After the first or second virtual review the women will take their first dose of fezolinetant tablets and continue taking fezolinetant as explained by their doctor.
The women will have 3 virtual follow-up reviews at about 1 week, 3 months (12 weeks), and 6 months (24 weeks) after their first dose of fezolinetant tablets. The women will be asked when they took their fezolinetant tablets or if they stopped taking them.

Comparators

None

Outcomes

Primary:
• Response of “moderately better” or “much better” at week 24, measured by Patient Global Impression of Change of Vasomotor Symptoms (PGI-C VMS)

Secondary:
• Response of “moderately better” or “much better” at week 1 and week 12, measured by PGI-C VMS
• Change on the Menopause-Specific Quality of Life Domain (MENQoL) 1-week recall vasomotor symptoms (VMS) domain score from baseline to week 12 and from baseline to week 24
• Change on the MENQOL 1-week recall total score (full questionnaire) from baseline to week 12 and from baseline to week 24
• Response of “moderately better” or “much better” at weeks 1, 12 and 24, measured by the Patient Global Impression of Change of Sleep Disturbance (PGI-C SD)
• Change on the Patient-Reported Outcomes Measurement Information System, Sleep Disturbance - short Form 8b (PROMIS SD SF 8b) total score from baseline to week 12 and from baseline to week 24
• Response of “very satisfied”, “somewhat satisfied”, “undecided”, “somewhat unsatisfied” or “very unsatisfied” on treatment satisfaction at week 12 and week 24
• Discontinuation of fezolinetant (yes/no)
• Reason for discontinuation
• Treatment switching for VMS associated with menopause (yes/no)
• Occurrence of each adverse event (AE) (yes/no)
• Occurrence of each SAE (yes/no)

Data analysis plan

This is a single arm, non-interventional observational study, with no hypothesis testing. The sample size is based on primary estimands and assumes approximately 25% discontinuation prior to week 24.
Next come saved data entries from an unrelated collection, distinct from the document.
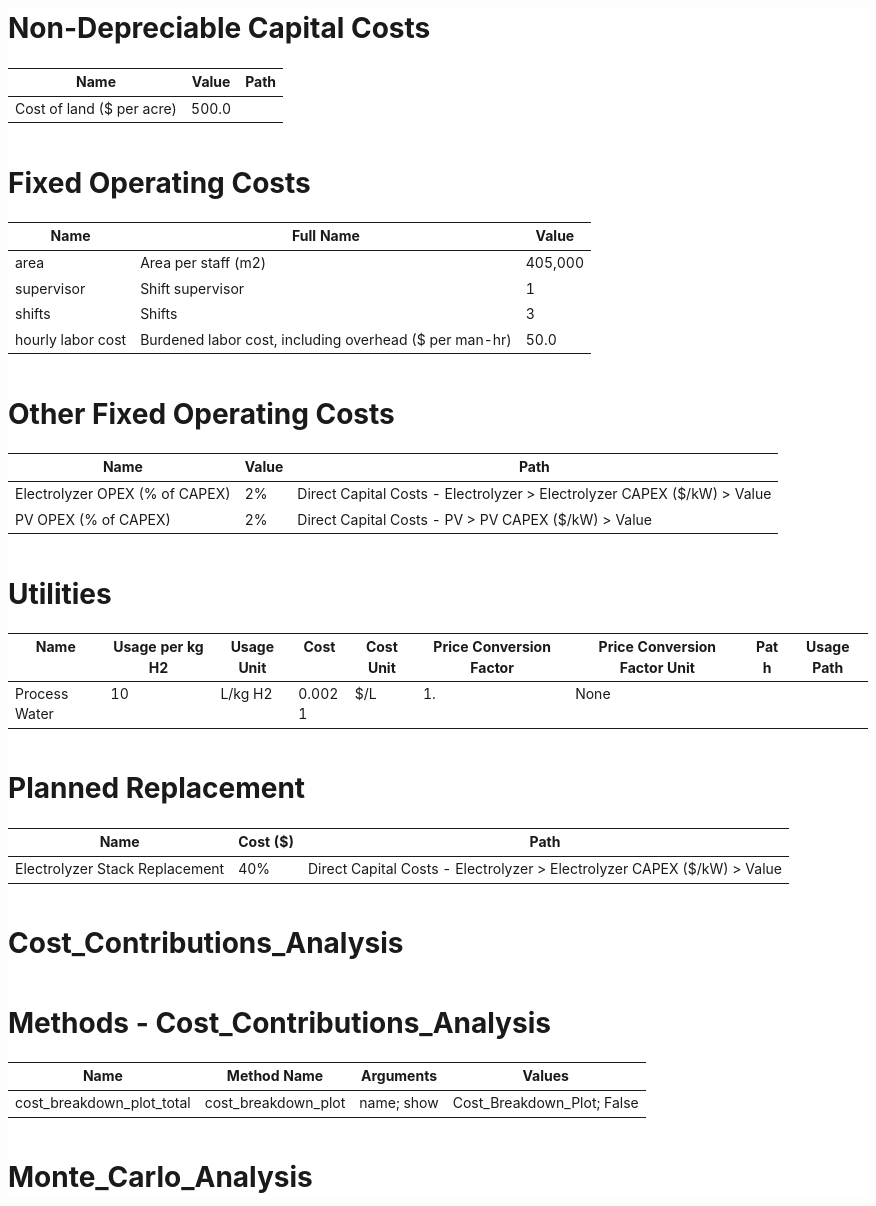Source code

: # Non-Depreciable Capital Costs

Name | Value | Path
--- | --- | ---
Cost of land ($ per acre) | 500.0 

# Fixed Operating Costs

Name | Full Name | Value
--- | --- | ---
area | Area per staff (m2) | 405,000
supervisor | Shift supervisor | 1
shifts | Shifts | 3
hourly labor cost | Burdened labor cost, including overhead ($ per man-hr) | 50.0

# Other Fixed Operating Costs

Name | Value | Path
--- | --- | ---
Electrolyzer OPEX (% of CAPEX) | 2% | Direct Capital Costs - Electrolyzer > Electrolyzer CAPEX ($/kW) > Value
PV OPEX (% of CAPEX) | 2% | Direct Capital Costs - PV > PV CAPEX ($/kW) > Value

# Utilities

Name | Usage per kg H2 | Usage Unit | Cost | Cost Unit | Price Conversion Factor | Price Conversion Factor Unit | Path | Usage Path
--- | --- | --- | --- | --- | --- | --- | --- | ---
Process Water | 10 | L/kg H2 | 0.0021 | $/L | 1. | None

# Planned Replacement

Name | Cost ($) | Path
--- | --- | ---
Electrolyzer Stack Replacement | 40% | Direct Capital Costs - Electrolyzer > Electrolyzer CAPEX ($/kW) > Value

# Cost_Contributions_Analysis

# Methods - Cost_Contributions_Analysis

Name | Method Name | Arguments | Values
--- | --- | --- | ---
cost_breakdown_plot_total | cost_breakdown_plot | name; show | Cost_Breakdown_Plot; False

# Monte_Carlo_Analysis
The primary estimand is the Treatment Policy estimand, which ignores intercurrent events, including changes in treatment. Missing data will be imputed.

Supplemental analyses are proposed, to use a Hypothetical estimand (data occurring after intercurrent events are set to missing), and a Composite estimand (any occurrence of an intercurrent event leads to the participant being considered a non-responder).